• CONSIGNE: Réécrivez tous les enregistrements ci-dessous en substituant « Thursday » à chaque occurrence de « Friday », sans rien modifier d'autre.
-- -- --
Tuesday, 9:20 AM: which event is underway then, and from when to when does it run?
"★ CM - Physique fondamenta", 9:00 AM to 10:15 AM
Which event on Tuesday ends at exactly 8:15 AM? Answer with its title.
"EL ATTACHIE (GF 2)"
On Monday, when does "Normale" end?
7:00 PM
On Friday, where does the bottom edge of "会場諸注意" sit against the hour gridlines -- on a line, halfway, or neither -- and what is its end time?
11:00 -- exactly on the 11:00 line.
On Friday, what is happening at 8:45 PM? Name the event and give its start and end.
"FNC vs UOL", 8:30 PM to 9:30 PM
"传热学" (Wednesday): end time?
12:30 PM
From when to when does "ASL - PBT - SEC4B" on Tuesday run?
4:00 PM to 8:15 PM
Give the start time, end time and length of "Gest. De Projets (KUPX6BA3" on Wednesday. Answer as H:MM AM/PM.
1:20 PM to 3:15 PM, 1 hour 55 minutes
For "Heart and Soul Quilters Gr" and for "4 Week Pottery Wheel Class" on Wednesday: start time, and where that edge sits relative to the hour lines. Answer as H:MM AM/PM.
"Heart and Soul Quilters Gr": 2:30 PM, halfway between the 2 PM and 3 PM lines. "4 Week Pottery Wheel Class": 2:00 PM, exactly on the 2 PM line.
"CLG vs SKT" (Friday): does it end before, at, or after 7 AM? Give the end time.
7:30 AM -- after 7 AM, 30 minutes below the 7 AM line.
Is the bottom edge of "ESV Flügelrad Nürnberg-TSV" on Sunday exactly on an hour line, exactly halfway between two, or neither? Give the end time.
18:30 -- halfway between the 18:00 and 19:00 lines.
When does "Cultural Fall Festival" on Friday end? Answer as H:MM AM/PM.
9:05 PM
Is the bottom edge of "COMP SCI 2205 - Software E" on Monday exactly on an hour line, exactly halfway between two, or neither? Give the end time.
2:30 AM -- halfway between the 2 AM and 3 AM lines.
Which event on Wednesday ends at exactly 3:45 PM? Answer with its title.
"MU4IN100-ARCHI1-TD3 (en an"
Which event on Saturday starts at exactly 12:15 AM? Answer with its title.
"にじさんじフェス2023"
-- -- --
• SOLUTION RÉDIGÉE:
Tuesday, 9:20 AM: which event is underway then, and from when to when does it run?
"★ CM - Physique fondamenta", 9:00 AM to 10:15 AM
Which event on Tuesday ends at exactly 8:15 AM? Answer with its title.
"EL ATTACHIE (GF 2)"
On Monday, when does "Normale" end?
7:00 PM
On Thursday, where does the bottom edge of "会場諸注意" sit against the hour gridlines -- on a line, halfway, or neither -- and what is its end time?
11:00 -- exactly on the 11:00 line.
On Thursday, what is happening at 8:45 PM? Name the event and give its start and end.
"FNC vs UOL", 8:30 PM to 9:30 PM
"传热学" (Wednesday): end time?
12:30 PM
From when to when does "ASL - PBT - SEC4B" on Tuesday run?
4:00 PM to 8:15 PM
Give the start time, end time and length of "Gest. De Projets (KUPX6BA3" on Wednesday. Answer as H:MM AM/PM.
1:20 PM to 3:15 PM, 1 hour 55 minutes
For "Heart and Soul Quilters Gr" and for "4 Week Pottery Wheel Class" on Wednesday: start time, and where that edge sits relative to the hour lines. Answer as H:MM AM/PM.
"Heart and Soul Quilters Gr": 2:30 PM, halfway between the 2 PM and 3 PM lines. "4 Week Pottery Wheel Class": 2:00 PM, exactly on the 2 PM line.
"CLG vs SKT" (Thursday): does it end before, at, or after 7 AM? Give the end time.
7:30 AM -- after 7 AM, 30 minutes below the 7 AM line.
Is the bottom edge of "ESV Flügelrad Nürnberg-TSV" on Sunday exactly on an hour line, exactly halfway between two, or neither? Give the end time.
18:30 -- halfway between the 18:00 and 19:00 lines.
When does "Cultural Fall Festival" on Thursday end? Answer as H:MM AM/PM.
9:05 PM
Is the bottom edge of "COMP SCI 2205 - Software E" on Monday exactly on an hour line, exactly halfway between two, or neither? Give the end time.
2:30 AM -- halfway between the 2 AM and 3 AM lines.
Which event on Wednesday ends at exactly 3:45 PM? Answer with its title.
"MU4IN100-ARCHI1-TD3 (en an"
Which event on Saturday starts at exactly 12:15 AM? Answer with its title.
"にじさんじフェス2023"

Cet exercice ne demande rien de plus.